A momentous transition
The makers of our Constitution were committed to this understanding of democracy. On October 17, 1949, H.V. Kamath moved an amendment in the Constituent Assembly. The Preamble to the Constitution, he suggested, should begin with the phrase “In the name of God”. Similar amendments were moved by Shibban Lal Saxena and Govind Malaviya. Other members vociferously disagreed. Hriday Nath Kunzru observed that we should not impose our feelings on others: “We invoke the name of God, but I make bold to say that while we do so, we are showing a narrow sectarian spirit, which is contrary to the spirit of the Constitution.” The amendment was defeated. The Constitution obligates the holders of power to respect the principle of religious neutrality.
The commitment was significant, because by the mid-1940s religion no longer belonged to the realm of private faith. It had been transformed into a mode of politics that laid claims to power in the public domain. The transition proved momentous for Indian politics. Though prominent leaders assured minorities, time and again, that they would not be discriminated against for any reason, right-wing groups continued to assert that the religious majority had a natural right to rule India. This belief shaped the dark underside of collective political imaginations. Still these ideas were contained, at least till recently, by the intent and the framework of the Constitution.

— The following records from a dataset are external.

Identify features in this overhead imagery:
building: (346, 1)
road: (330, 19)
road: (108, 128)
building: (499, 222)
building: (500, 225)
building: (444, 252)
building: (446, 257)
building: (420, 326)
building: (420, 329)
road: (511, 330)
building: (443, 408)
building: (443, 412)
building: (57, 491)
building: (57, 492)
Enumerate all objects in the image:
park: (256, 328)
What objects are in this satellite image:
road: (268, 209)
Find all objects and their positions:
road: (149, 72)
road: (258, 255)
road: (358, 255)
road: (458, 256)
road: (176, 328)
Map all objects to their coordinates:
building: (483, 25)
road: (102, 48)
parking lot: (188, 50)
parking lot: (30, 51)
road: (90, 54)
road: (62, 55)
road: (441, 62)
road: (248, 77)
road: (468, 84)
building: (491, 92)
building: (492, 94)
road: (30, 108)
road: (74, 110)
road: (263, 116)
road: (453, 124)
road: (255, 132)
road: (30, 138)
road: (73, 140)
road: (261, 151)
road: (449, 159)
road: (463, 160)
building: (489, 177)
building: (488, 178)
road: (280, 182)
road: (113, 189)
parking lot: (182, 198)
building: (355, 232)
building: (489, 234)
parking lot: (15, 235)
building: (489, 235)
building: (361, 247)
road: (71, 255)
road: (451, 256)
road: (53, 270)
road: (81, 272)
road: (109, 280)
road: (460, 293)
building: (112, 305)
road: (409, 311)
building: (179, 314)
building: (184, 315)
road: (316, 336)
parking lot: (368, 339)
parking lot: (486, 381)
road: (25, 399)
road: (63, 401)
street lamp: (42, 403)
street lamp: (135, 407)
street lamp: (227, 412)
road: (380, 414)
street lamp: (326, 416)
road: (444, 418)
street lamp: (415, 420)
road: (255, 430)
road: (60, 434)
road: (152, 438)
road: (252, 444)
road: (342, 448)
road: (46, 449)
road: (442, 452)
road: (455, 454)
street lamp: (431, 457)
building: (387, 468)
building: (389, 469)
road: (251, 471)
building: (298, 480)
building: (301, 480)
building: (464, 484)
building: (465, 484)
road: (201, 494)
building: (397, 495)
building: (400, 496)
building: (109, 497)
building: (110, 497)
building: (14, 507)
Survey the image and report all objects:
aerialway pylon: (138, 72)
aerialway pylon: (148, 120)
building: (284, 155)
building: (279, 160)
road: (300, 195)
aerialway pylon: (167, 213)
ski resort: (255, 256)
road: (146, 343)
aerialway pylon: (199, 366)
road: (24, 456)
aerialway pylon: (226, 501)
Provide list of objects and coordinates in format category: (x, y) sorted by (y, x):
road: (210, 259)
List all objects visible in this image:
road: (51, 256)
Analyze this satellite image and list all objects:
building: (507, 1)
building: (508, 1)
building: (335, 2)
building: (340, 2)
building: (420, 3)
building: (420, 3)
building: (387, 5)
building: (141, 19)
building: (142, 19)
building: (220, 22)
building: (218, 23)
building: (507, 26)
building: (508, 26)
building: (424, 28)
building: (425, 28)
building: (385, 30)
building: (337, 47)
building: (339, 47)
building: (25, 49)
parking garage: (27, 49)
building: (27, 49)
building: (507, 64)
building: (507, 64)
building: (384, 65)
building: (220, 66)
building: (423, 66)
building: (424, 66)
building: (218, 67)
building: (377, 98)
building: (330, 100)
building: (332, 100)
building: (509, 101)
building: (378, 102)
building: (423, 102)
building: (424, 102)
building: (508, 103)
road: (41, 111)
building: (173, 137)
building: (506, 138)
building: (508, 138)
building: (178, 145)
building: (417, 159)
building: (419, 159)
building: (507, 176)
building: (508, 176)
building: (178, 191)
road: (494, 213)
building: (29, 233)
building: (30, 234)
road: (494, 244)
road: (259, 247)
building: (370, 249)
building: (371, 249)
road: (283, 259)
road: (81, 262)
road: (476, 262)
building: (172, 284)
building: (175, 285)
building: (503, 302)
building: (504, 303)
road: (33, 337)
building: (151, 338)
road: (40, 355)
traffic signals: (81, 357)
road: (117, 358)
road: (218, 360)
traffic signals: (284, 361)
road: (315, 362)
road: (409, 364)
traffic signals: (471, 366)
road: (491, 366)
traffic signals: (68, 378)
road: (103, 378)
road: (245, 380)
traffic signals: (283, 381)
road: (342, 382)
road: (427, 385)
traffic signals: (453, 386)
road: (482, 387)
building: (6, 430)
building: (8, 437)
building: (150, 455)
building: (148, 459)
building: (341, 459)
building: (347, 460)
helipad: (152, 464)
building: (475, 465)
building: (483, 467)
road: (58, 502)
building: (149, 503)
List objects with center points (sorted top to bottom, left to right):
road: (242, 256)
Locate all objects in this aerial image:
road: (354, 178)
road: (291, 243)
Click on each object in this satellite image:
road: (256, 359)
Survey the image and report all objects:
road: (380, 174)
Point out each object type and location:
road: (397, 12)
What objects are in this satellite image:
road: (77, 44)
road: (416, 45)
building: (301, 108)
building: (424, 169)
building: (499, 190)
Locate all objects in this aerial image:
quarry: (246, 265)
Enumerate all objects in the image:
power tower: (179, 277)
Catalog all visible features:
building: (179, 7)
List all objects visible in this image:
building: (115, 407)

Take the S.R. Bommai v. Union of India case (1994). The Supreme Court ruled that equality is the essential basis of the Constitution. Equality is a default principle, irrespective of the religious affiliation of citizens. Correspondingly the Indian state is not expected to privilege one religion over another, because it is neither religious nor irreligious. But matters are dramatically different today. Rulings of the Supreme Court are openly flouted by leaders of the BJP and its ideological cohorts. Shrill voices have become more aggressive and truculent. Cadres of the Hindutva brigade have no hesitation in intimidating citizens. The foundations of our democratic system tremble.